Transcribed page contents:
___

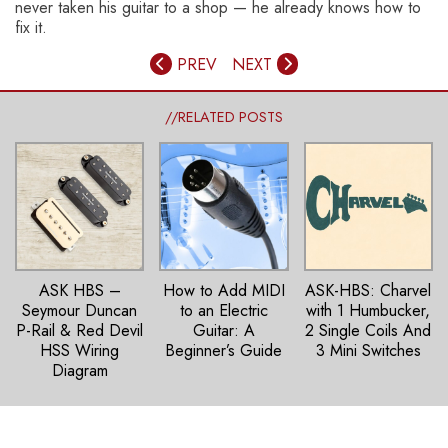
never taken his guitar to a shop — he already knows how to
fix it.
PREV
NEXT
//RELATED POSTS
ASK HBS –
How to Add MIDI
ASK-HBS: Charvel
Seymour Duncan
to an Electric
with 1 Humbucker,
P-Rail & Red Devil
Guitar: A
2 Single Coils And
HSS Wiring
Beginner’s Guide
3 Mini Switches
Diagram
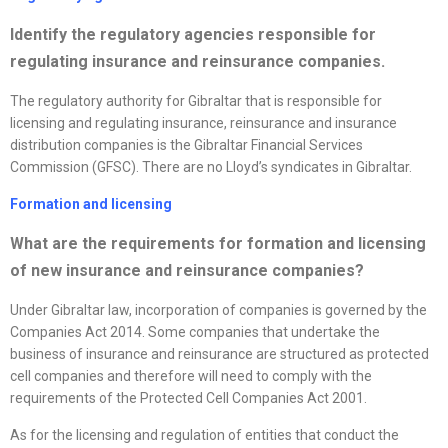
Identify the regulatory agencies responsible for
regulating insurance and reinsurance companies.
The regulatory authority for Gibraltar that is responsible for
licensing and regulating insurance, reinsurance and insurance
distribution companies is the Gibraltar Financial Services
Commission (GFSC). There are no Lloyd’s syndicates in Gibraltar.
Formation and licensing
What are the requirements for formation and licensing
of new insurance and reinsurance companies?
Under Gibraltar law, incorporation of companies is governed by the
Companies Act 2014. Some companies that undertake the
business of insurance and reinsurance are structured as protected
cell companies and therefore will need to comply with the
requirements of the Protected Cell Companies Act 2001.
As for the licensing and regulation of entities that conduct the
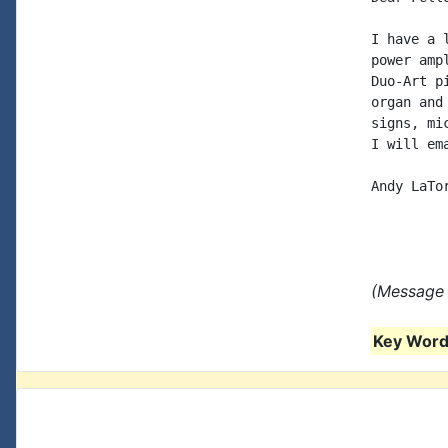
I have a 
power amp
Duo-Art p
organ and
signs, mi
I will em
Andy LaTor
(Message 
Key Words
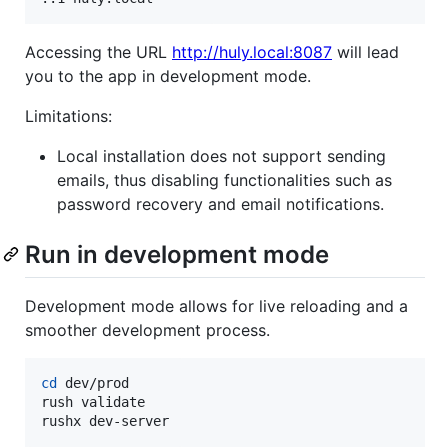
Accessing the URL
http://huly.local:8087
will lead
you to the app in development mode.
Limitations:
Local installation does not support sending
emails, thus disabling functionalities such as
password recovery and email notifications.
Run in development mode
Development mode allows for live reloading and a
smoother development process.
cd
 dev/prod

rush validate

rushx dev-server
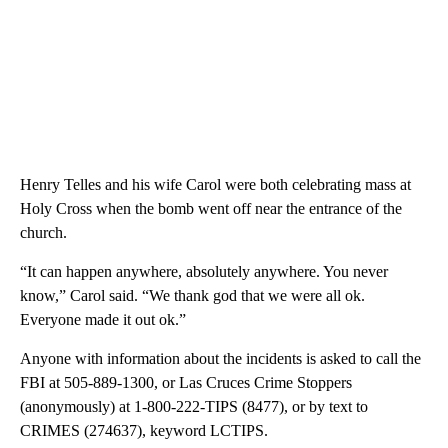
Henry Telles and his wife Carol were both celebrating mass at
Holy Cross when the bomb went off near the entrance of the
church.
“It can happen anywhere, absolutely anywhere. You never
know,” Carol said. “We thank god that we were all ok.
Everyone made it out ok.”
Anyone with information about the incidents is asked to call the
FBI at 505-889-1300, or Las Cruces Crime Stoppers
(anonymously) at 1-800-222-TIPS (8477), or by text to
CRIMES (274637), keyword LCTIPS.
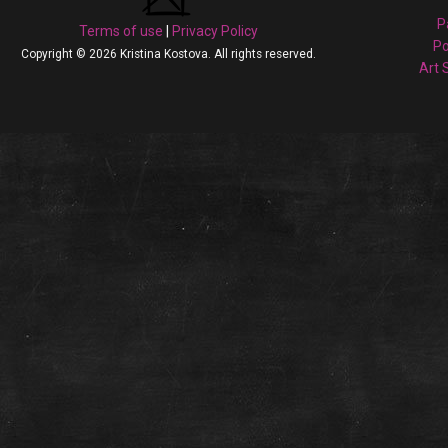
P
Terms of use
|
Privacy Policy
Po
Copyright © 2026 Kristina Kostova. All rights reserved.
Art 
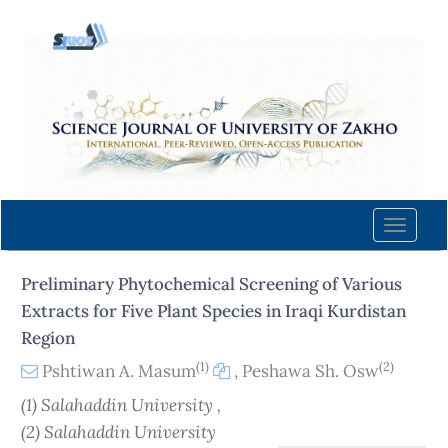
Quick
jump
to
page
content
Main
Navigation
Main
Content
Toggle
Sidebar
naviga
Preliminary Phytochemical Screening of Various
Extracts for Five Plant Species in Iraqi Kurdistan
Region
(1)
(2)
Pshtiwan A. Masum
,
Peshawa Sh. Osw
(1) Salahaddin University ,
(2) Salahaddin University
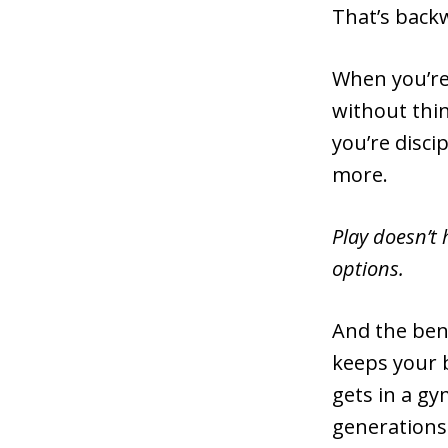
That’s back
When you’re
without thi
you’re disci
more.
Play doesn’t 
options.
And the ben
keeps your 
gets in a g
generations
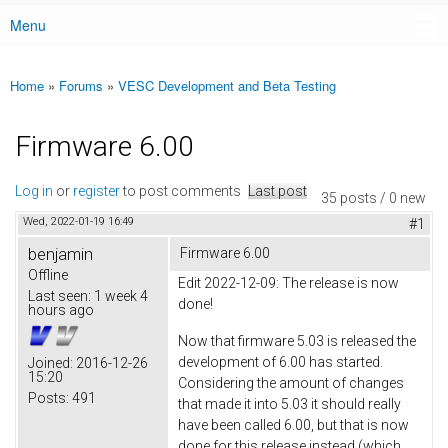
Menu
Main menu
Home
»
Forums
»
VESC Development and Beta Testing
You are here
Firmware 6.00
Log in
or
register
to post comments
Last post
35 posts / 0 new
Wed, 2022-01-19 16:49
#1
benjamin
Firmware 6.00
Offline
Edit 2022-12-09: The release is now
Last seen:
1 week 4
done!
hours ago
Now that firmware 5.03 is released the
development of 6.00 has started.
Joined:
2016-12-26
15:20
Considering the amount of changes
Posts:
491
that made it into 5.03 it should really
have been called 6.00, but that is now
done for this release instead (which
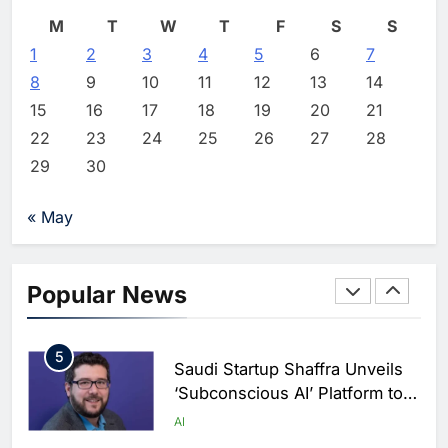
AI
Editor
3 days ago
0
M
T
W
T
F
S
S
2
1
2
3
Vault22 Expands AI-Powered
4
5
6
7
Wealth Platform in the UAE
8
9
10
11
12
13
14
Amid Rising Demand for Digital
AI
15
16
17
18
19
20
21
Investing
22
23
24
25
26
27
28
3
Morocco and Orange Maroc
29
30
Partner to Accelerate AI Skills
Development and Digital Talent
AI
« May
Growth
4
19NINETY Unveils UAE’s First
AI-Powered Newsroom to
Popular News
Accelerate Digital Media
AI
Innovation
5
Saudi Startup Shaffra Unveils
‘Subconscious AI’ Platform to
Advance Human-Centric
AI
Artificial Intelligence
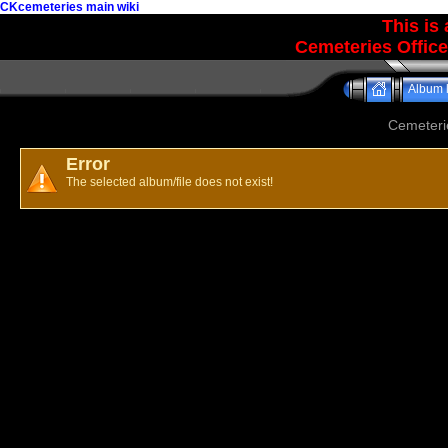
CKcemeteries main wiki
This is
Cemeteries Office
Album l
Cemeteri
Error
The selected album/file does not exist!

___

## EXERCISE BRIEF
The entries above must be output exactly, with every image left out.

## ANSWER TO THIS TASK
never taken his guitar to a shop — he already knows how to
fix it.
PREV
NEXT
//RELATED POSTS
ASK HBS –
How to Add MIDI
ASK-HBS: Charvel
Seymour Duncan
to an Electric
with 1 Humbucker,
P-Rail & Red Devil
Guitar: A
2 Single Coils And
HSS Wiring
Beginner’s Guide
3 Mini Switches
Diagram
Identify the regulatory agencies responsible for
regulating insurance and reinsurance companies.
The regulatory authority for Gibraltar that is responsible for
licensing and regulating insurance, reinsurance and insurance
distribution companies is the Gibraltar Financial Services
Commission (GFSC). There are no Lloyd’s syndicates in Gibraltar.
Formation and licensing
What are the requirements for formation and licensing
of new insurance and reinsurance companies?
Under Gibraltar law, incorporation of companies is governed by the
Companies Act 2014. Some companies that undertake the
business of insurance and reinsurance are structured as protected
cell companies and therefore will need to comply with the
requirements of the Protected Cell Companies Act 2001.
As for the licensing and regulation of entities that conduct the
I have a 
power amp
Duo-Art p
organ and
signs, mi
I will em
Andy LaTor
(Message 
Key Words
Accessing the URL
http://huly.local:8087
will lead
you to the app in development mode.
Limitations:
Local installation does not support sending
emails, thus disabling functionalities such as
password recovery and email notifications.
Run in development mode
Development mode allows for live reloading and a
smoother development process.
cd
 dev/prod

rush validate

rushx dev-server
Henry Telles and his wife Carol were both celebrating mass at
Holy Cross when the bomb went off near the entrance of the
church.
“It can happen anywhere, absolutely anywhere. You never
know,” Carol said. “We thank god that we were all ok.
Everyone made it out ok.”
Anyone with information about the incidents is asked to call the
FBI at 505-889-1300, or Las Cruces Crime Stoppers
(anonymously) at 1-800-222-TIPS (8477), or by text to
CRIMES (274637), keyword LCTIPS.
P
Terms of use
|
Privacy Policy
Po
Copyright © 2026 Kristina Kostova. All rights reserved.
Art 
Quick
jump
to
page
content
Main
Navigation
Main
Content
Toggle
Sidebar
naviga
Preliminary Phytochemical Screening of Various
Extracts for Five Plant Species in Iraqi Kurdistan
Region
(1)
(2)
Pshtiwan A. Masum
,
Peshawa Sh. Osw
(1) Salahaddin University ,
(2) Salahaddin University
That’s back
When you’re
without thi
you’re disci
more.
Play doesn’t 
options.
And the ben
keeps your 
gets in a g
generations
Menu
Main menu
Home
»
Forums
»
VESC Development and Beta Testing
You are here
Firmware 6.00
Log in
or
register
to post comments
Last post
35 posts / 0 new
Wed, 2022-01-19 16:49
#1
benjamin
Firmware 6.00
Offline
Edit 2022-12-09: The release is now
Last seen:
1 week 4
done!
hours ago
Now that firmware 5.03 is released the
development of 6.00 has started.
Joined:
2016-12-26
15:20
Considering the amount of changes
Posts:
491
that made it into 5.03 it should really
have been called 6.00, but that is now
done for this release instead (which
AI
Editor
3 days ago
0
M
T
W
T
F
S
S
2
1
2
3
Vault22 Expands AI-Powered
4
5
6
7
Wealth Platform in the UAE
8
9
10
11
12
13
14
Amid Rising Demand for Digital
AI
15
16
17
18
19
20
21
Investing
22
23
24
25
26
27
28
3
Morocco and Orange Maroc
29
30
Partner to Accelerate AI Skills
Development and Digital Talent
AI
« May
Growth
4
19NINETY Unveils UAE’s First
AI-Powered Newsroom to
Popular News
Accelerate Digital Media
AI
Innovation
5
Saudi Startup Shaffra Unveils
‘Subconscious AI’ Platform to
Advance Human-Centric
AI
Artificial Intelligence
CKcemeteries main wiki
This is
Cemeteries Office
Album l
Cemeteri
Error
The selected album/file does not exist!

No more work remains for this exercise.